Female professors arrived at the first SFS Faculty Council meeting of the year dressed in white and ready to celebrate a historic moment. It was the first-ever faculty meeting to be chaired by a woman: Professor Carol Benedict.
In April, Benedict was elected from among the members of the Faculty Council to serve a three-year term as SFS Faculty Chair. In this role, Benedict serves as a liaison between faculty and the Dean’s Office, representing the faculty’s needs to the Dean and conveying information from the administration to the faculty.
Benedict arrived at Georgetown in 1995. At the time, there were many fewer women in the SFS than there are now, and most leadership positions were held by men. At the time, James Reardon-Anderson was serving as the first SFS Faculty Chair and was succeeded by Charles King, David Edelstein, Jeffrey Anderson, and Irfan Noorudin, “So, I was aware that I would be the first woman to serve in this particular position,” Benedict says.
Though previous faculty chairs “provided exemplary service,” Benedict is particularly inspired by other female faculty members in leadership positions, including former Georgetown Provost Dorothy Brown, former College Dean Jane McAullife, and Professor Carol Lancaster, who from 2010 to 2013 served as the first female dean of the SFS.
With these and other professors as role models, Benedict rose through the faculty ranks at Georgetown.
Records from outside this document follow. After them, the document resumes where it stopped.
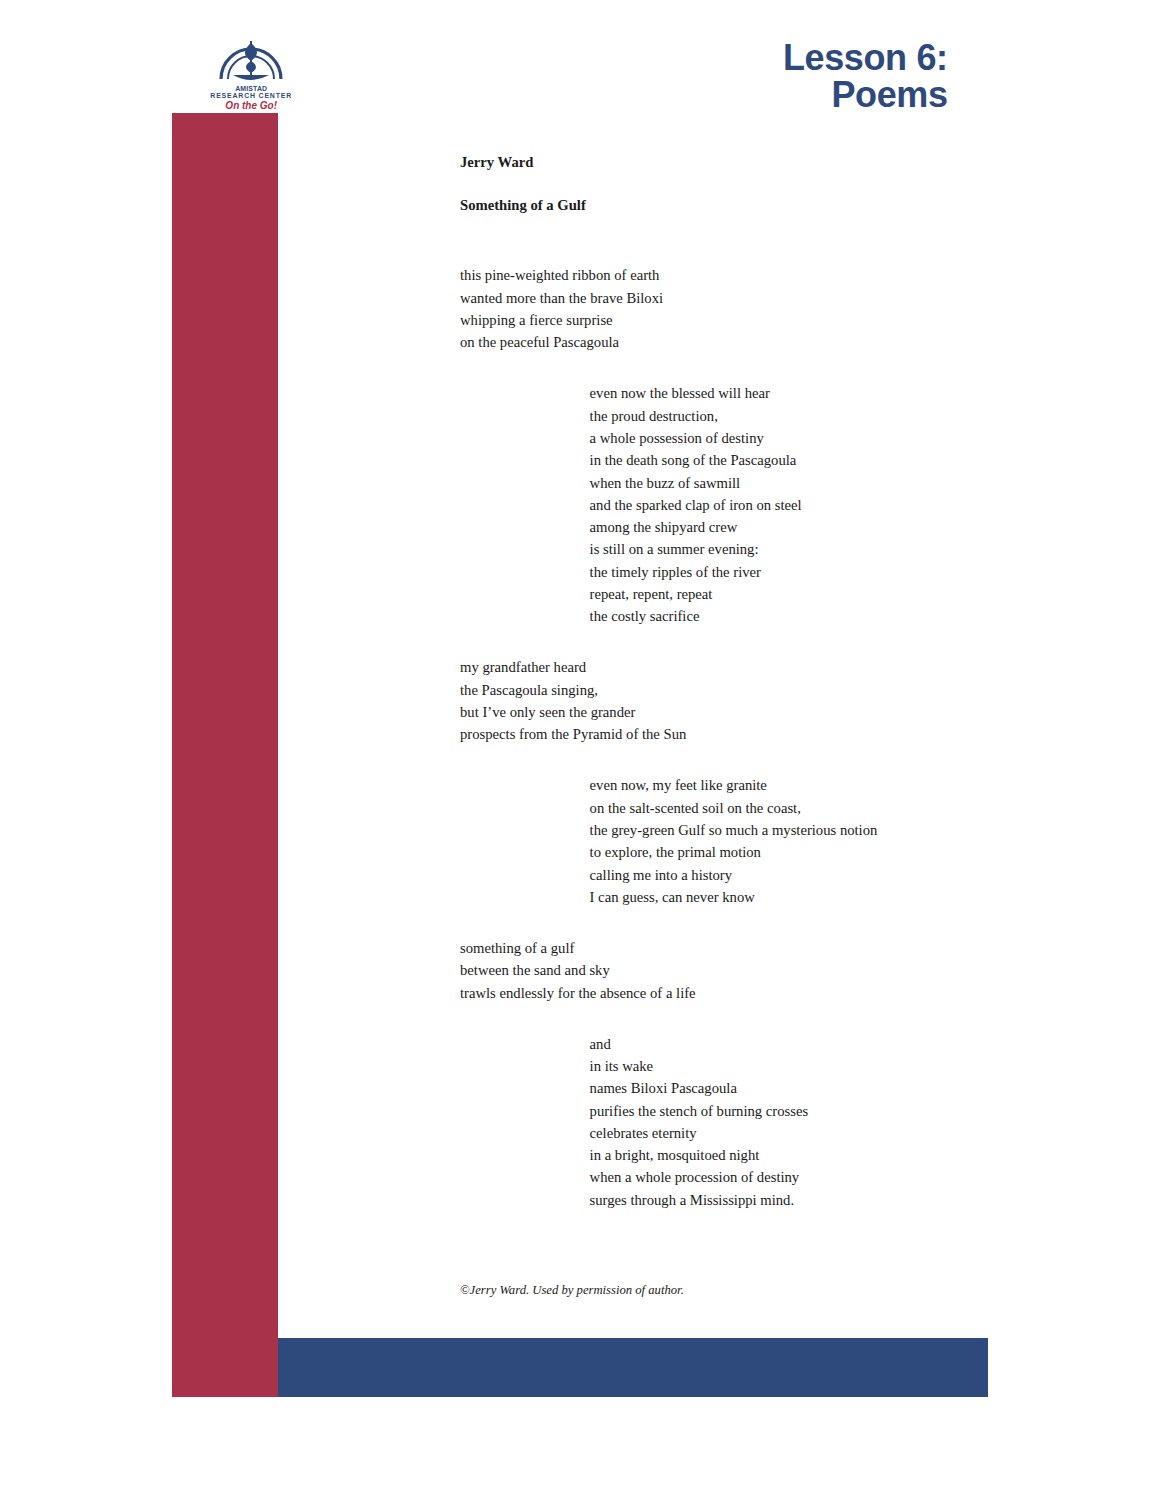AMISTAD RESEARCH CENTER
On the Go!
Lesson 6:
Poems
Jerry Ward
Something of a Gulf
this pine-weighted ribbon of earth
wanted more than the brave Biloxi
whipping a fierce surprise
on the peaceful Pascagoula
even now the blessed will hear
the proud destruction,
a whole possession of destiny
in the death song of the Pascagoula
when the buzz of sawmill
and the sparked clap of iron on steel
among the shipyard crew
is still on a summer evening:
the timely ripples of the river
repeat, repent, repeat
the costly sacrifice
my grandfather heard
the Pascagoula singing,
but I’ve only seen the grander
prospects from the Pyramid of the Sun
even now, my feet like granite
on the salt-scented soil on the coast,
the grey-green Gulf so much a mysterious notion
to explore, the primal motion
calling me into a history
I can guess, can never know
something of a gulf
between the sand and sky
trawls endlessly for the absence of a life
and
in its wake
names Biloxi Pascagoula
purifies the stench of burning crosses
celebrates eternity
in a bright, mosquitoed night
when a whole procession of destiny
surges through a Mississippi mind.
©Jerry Ward. Used by permission of author.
She was promoted to associate professor in 1999, became a full professor in 2012, and was named the Sun Yat-Sen Professor of China Studies in 2018.
Benedict earned a bachelor’s degree from the University of California at Santa Cruz and went on to achieve a master’s degree in East Asian Studies and a doctorate in East Asian History, both from Stanford University. She taught at Williams College before arriving at Georgetown, where she now teaches on Chinese history, the Pacific world, and intersocietal relations.
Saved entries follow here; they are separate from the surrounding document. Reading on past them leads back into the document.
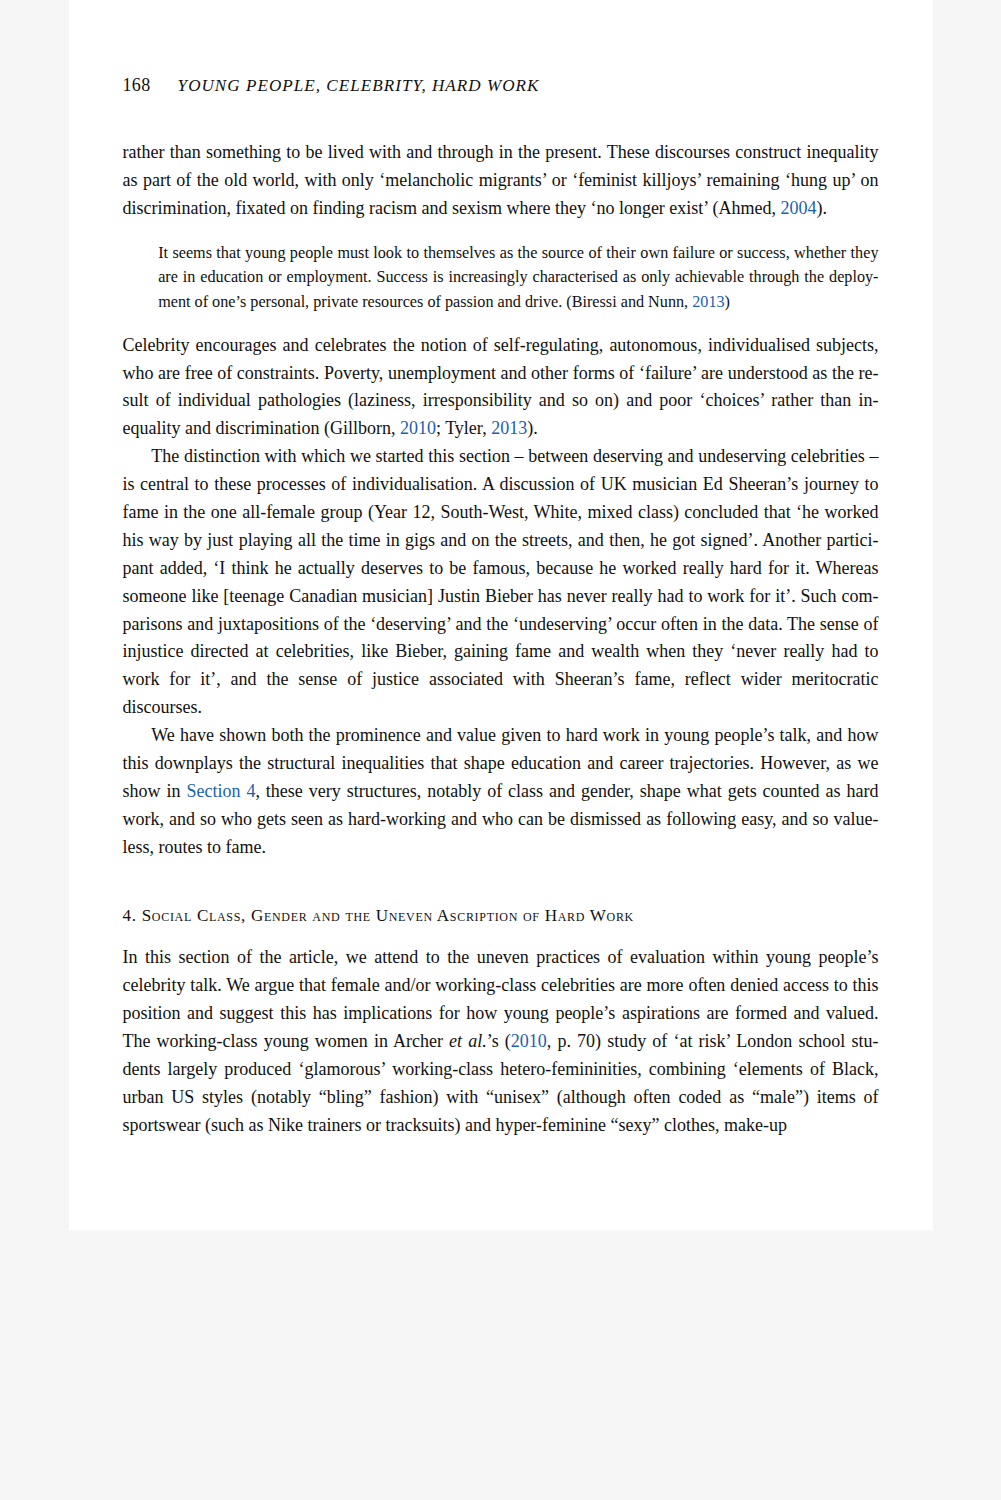168 Young People, Celebrity, Hard Work
rather than something to be lived with and through in the present. These discourses construct inequality as part of the old world, with only ‘melancholic migrants’ or ‘feminist killjoys’ remaining ‘hung up’ on discrimination, fixated on finding racism and sexism where they ‘no longer exist’ (Ahmed, 2004).
It seems that young people must look to themselves as the source of their own failure or success, whether they are in education or employment. Success is increasingly characterised as only achievable through the deployment of one’s personal, private resources of passion and drive. (Biressi and Nunn, 2013)
Celebrity encourages and celebrates the notion of self-regulating, autonomous, individualised subjects, who are free of constraints. Poverty, unemployment and other forms of ‘failure’ are understood as the result of individual pathologies (laziness, irresponsibility and so on) and poor ‘choices’ rather than inequality and discrimination (Gillborn, 2010; Tyler, 2013).
The distinction with which we started this section – between deserving and undeserving celebrities – is central to these processes of individualisation. A discussion of UK musician Ed Sheeran’s journey to fame in the one all-female group (Year 12, South-West, White, mixed class) concluded that ‘he worked his way by just playing all the time in gigs and on the streets, and then, he got signed’. Another participant added, ‘I think he actually deserves to be famous, because he worked really hard for it. Whereas someone like [teenage Canadian musician] Justin Bieber has never really had to work for it’. Such comparisons and juxtapositions of the ‘deserving’ and the ‘undeserving’ occur often in the data. The sense of injustice directed at celebrities, like Bieber, gaining fame and wealth when they ‘never really had to work for it’, and the sense of justice associated with Sheeran’s fame, reflect wider meritocratic discourses.
We have shown both the prominence and value given to hard work in young people’s talk, and how this downplays the structural inequalities that shape education and career trajectories. However, as we show in Section 4, these very structures, notably of class and gender, shape what gets counted as hard work, and so who gets seen as hard-working and who can be dismissed as following easy, and so valueless, routes to fame.
4. Social Class, Gender and the Uneven Ascription of Hard Work
In this section of the article, we attend to the uneven practices of evaluation within young people’s celebrity talk. We argue that female and/or working-class celebrities are more often denied access to this position and suggest this has implications for how young people’s aspirations are formed and valued. The working-class young women in Archer et al.’s (2010, p. 70) study of ‘at risk’ London school students largely produced ‘glamorous’ working-class hetero-femininities, combining ‘elements of Black, urban US styles (notably “bling” fashion) with “unisex” (although often coded as “male”) items of sportswear (such as Nike trainers or tracksuits) and hyper-feminine “sexy” clothes, make-up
Benedict has more than 40 years of experience as a woman in academia, and she recalls the ways she had been discriminated against as a high school student in the 1970s.
“A male teacher clearly favored the boys in the class, calling on them while ignoring the girls,” Benedict says. At the time, she was reading seminal texts like Simone Beauvoir’s The Second Sex and developing her identity as a feminist.
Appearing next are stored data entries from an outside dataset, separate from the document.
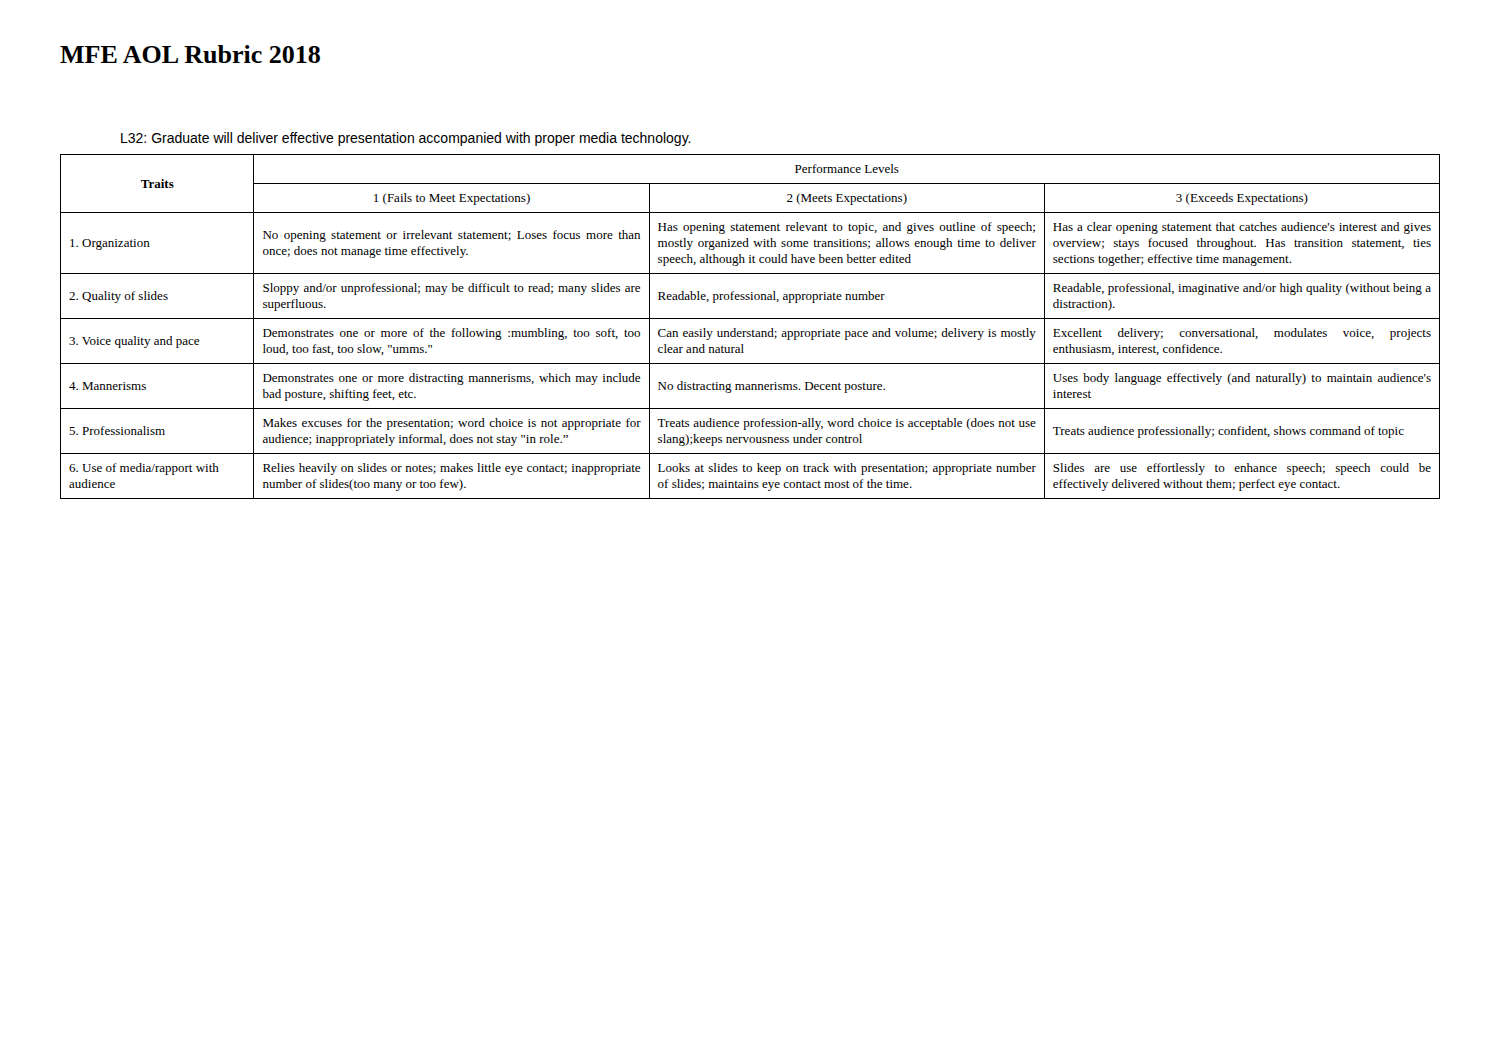MFE AOL Rubric 2018
L32: Graduate will deliver effective presentation accompanied with proper media technology.
| Traits | Performance Levels |
| --- | --- |
| 1 (Fails to Meet Expectations) | 2 (Meets Expectations) | 3 (Exceeds Expectations) |
| 1. Organization | No opening statement or irrelevant statement; Loses focus more than once; does not manage time effectively. | Has opening statement relevant to topic, and gives outline of speech; mostly organized with some transitions; allows enough time to deliver speech, although it could have been better edited | Has a clear opening statement that catches audience's interest and gives overview; stays focused throughout. Has transition statement, ties sections together; effective time management. |
| 2. Quality of slides | Sloppy and/or unprofessional; may be difficult to read; many slides are superfluous. | Readable, professional, appropriate number | Readable, professional, imaginative and/or high quality (without being a distraction). |
| 3. Voice quality and pace | Demonstrates one or more of the following :mumbling, too soft, too loud, too fast, too slow, "umms." | Can easily understand; appropriate pace and volume; delivery is mostly clear and natural | Excellent delivery; conversational, modulates voice, projects enthusiasm, interest, confidence. |
| 4. Mannerisms | Demonstrates one or more distracting mannerisms, which may include bad posture, shifting feet, etc. | No distracting mannerisms. Decent posture. | Uses body language effectively (and naturally) to maintain audience's interest |
| 5. Professionalism | Makes excuses for the presentation; word choice is not appropriate for audience; inappropriately informal, does not stay "in role.” | Treats audience profession-ally, word choice is acceptable (does not use slang);keeps nervousness under control | Treats audience professionally; confident, shows command of topic |
| 6. Use of media/rapport with audience | Relies heavily on slides or notes; makes little eye contact; inappropriate number of slides(too many or too few). | Looks at slides to keep on track with presentation; appropriate number of slides; maintains eye contact most of the time. | Slides are use effortlessly to enhance speech; speech could be effectively delivered without them; perfect eye contact. |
“One day in class, the teacher openly denigrated my intellectual abilities. After calling him out on this, I channeled my anger into my academic performance, which he had to acknowledge was excellent at the end of the year,” Benedict says.
Benedict describes how, in her experience, women have sometimes been held to higher standards than their male counterparts. “Unfortunately, girls and women often feel they have to ‘work harder’ to achieve the same recognition as boys and men.”
Goals as SFS Faculty Chair
Encounters such as those she experienced in high school made her determined to be taken seriously as a scholar, irrespective of her gender. This determination has served her well in her career. As Faculty Chair, Benedict aims to help other faculty achieve their professional goals.
In addition to strengthening faculty mentorship programs, Benedict also hopes to “emulate the efforts of past SFS Faculty Chairs by continuing to foster diversity in faculty hiring and to maintain a culture of inclusion within the School where people of different backgrounds and perspectives can thrive,” she says.
Benedict commends how Georgetown has improved at hiring and supporting female faculty members. “Today, nearly 40% of the tenure-line SFS faculty are women,” she says.
This progress, Benedict says, is in part due to recent initiatives that help faculty balance their careers and family lives. She highlights the Hoya Kids Learning Center—created in 1997 to provide childcare for university faculty, staff, and students—and the extension of New Parent Leave to non-tenure-line faculty.
“These policies have made a real difference for both men and women who have to juggle family and caregiving responsibilities with the demands of their professional lives,” Benedict says.
However, she emphasizes that there is still progress to be made. Benedict hopes that upcoming recommendations from the Task Force on Gender Equity, created in 2018 by Georgetown President John J. DeGioia, will lead to more policies focused on gender equity.
“I may be the first woman to serve in this role, but I am certain I will not be the last.”